3. Compare a module in a quantized model with its float point equivalent, with the same input data#

Next we call compare_model_stub() from PyTorch Numeric Suite to compare LSTM and Linear module with its float point equivalent. This API returns a dict with key corresponding to module names and each entry being a dictionary with two keys ‘float’ and ‘quantized’, containing the output tensors of quantized and its matching float shadow module.

We reset the model first.

float_model = LSTMModel(
    ntoken = ntokens,
    ninp = 512,
    nhid = 256,
    nlayers = 5,
)
float_model.eval()

qmodel = torch.quantization.quantize_dynamic(
    float_model, {nn.LSTM, nn.Linear}, dtype=torch.qint8
)

Next we call compare_model_stub() from PyTorch Numeric Suite to compare LSTM and Linear module with its float point equivalent. This API returns a dict with key corresponding to module names and each entry being a dictionary with two keys ‘float’ and ‘quantized’, containing the output tensors of quantized and its matching float shadow module.
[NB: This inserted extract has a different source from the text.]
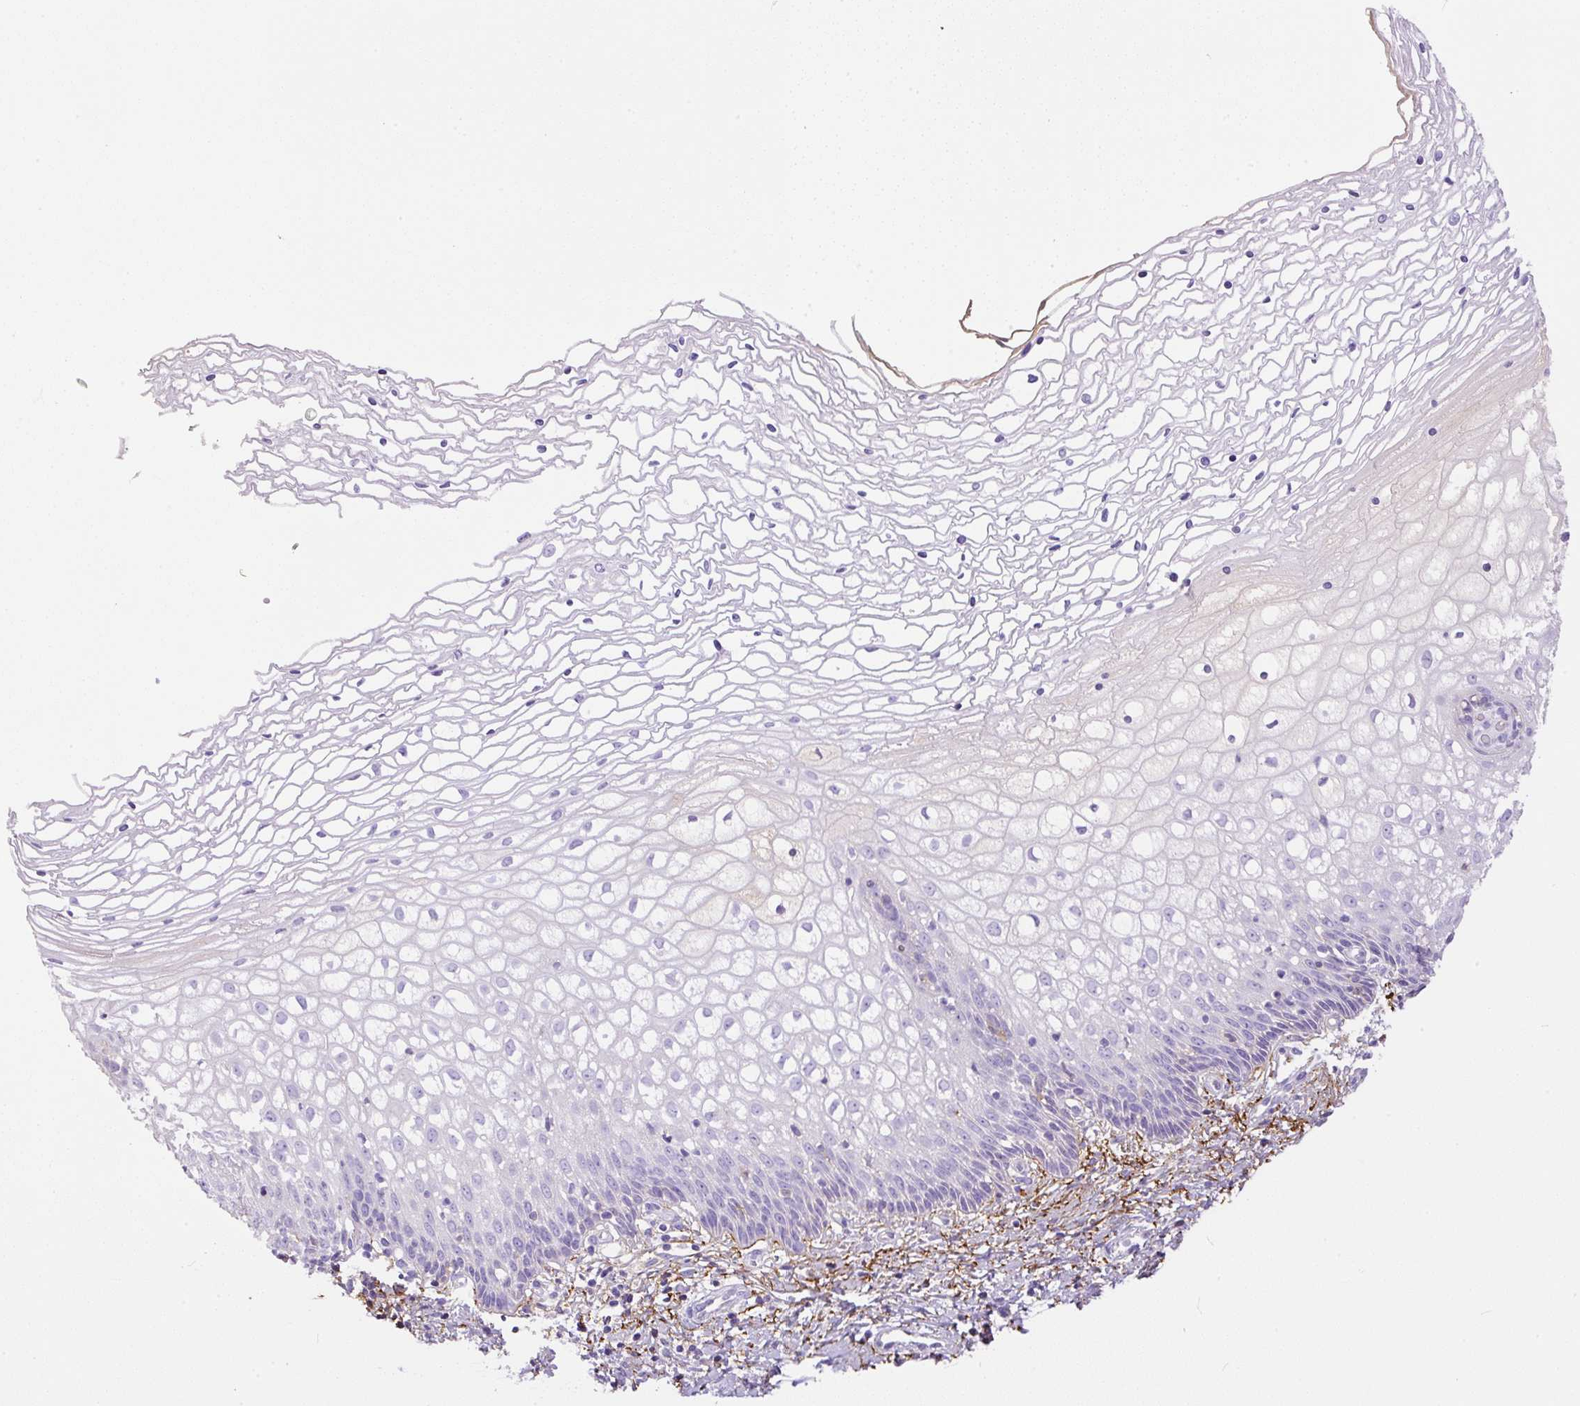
{"staining": {"intensity": "negative", "quantity": "none", "location": "none"}, "tissue": "cervix", "cell_type": "Glandular cells", "image_type": "normal", "snomed": [{"axis": "morphology", "description": "Normal tissue, NOS"}, {"axis": "topography", "description": "Cervix"}], "caption": "Protein analysis of unremarkable cervix displays no significant staining in glandular cells.", "gene": "APCS", "patient": {"sex": "female", "age": 36}}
module_swap_list = [nn.Linear, nn.LSTM]
ob_dict = ns.compare_model_stub(float_model, qmodel, module_swap_list, input_, hidden)
print(ob_dict.keys())

This dict can be then used to compare and compute the module level quantization error.

for key in ob_dict:
    print(key, compute_error(ob_dict[key]['float'][0], ob_dict[key]['quantized'][0]))

40db 的 SQNR 是很高的,在这种情况下,我们在浮点和量化模型之间有很好的数值对齐。

结论#

在本教程中,我们演示了如何使用 PyTorch Numeric Suite 来度量量化模型和浮点模型之间的统计数据,并使用用于静态量化和动态量化的统一 API 在即时模式下进行比较。 感谢你的阅读!一如既往,我们欢迎任何反馈,所以如果您有任何问题,请创建 issue


1

DYNAMIC QUANTIZATION ON AN LSTM WORD LANGUAGE MODEL.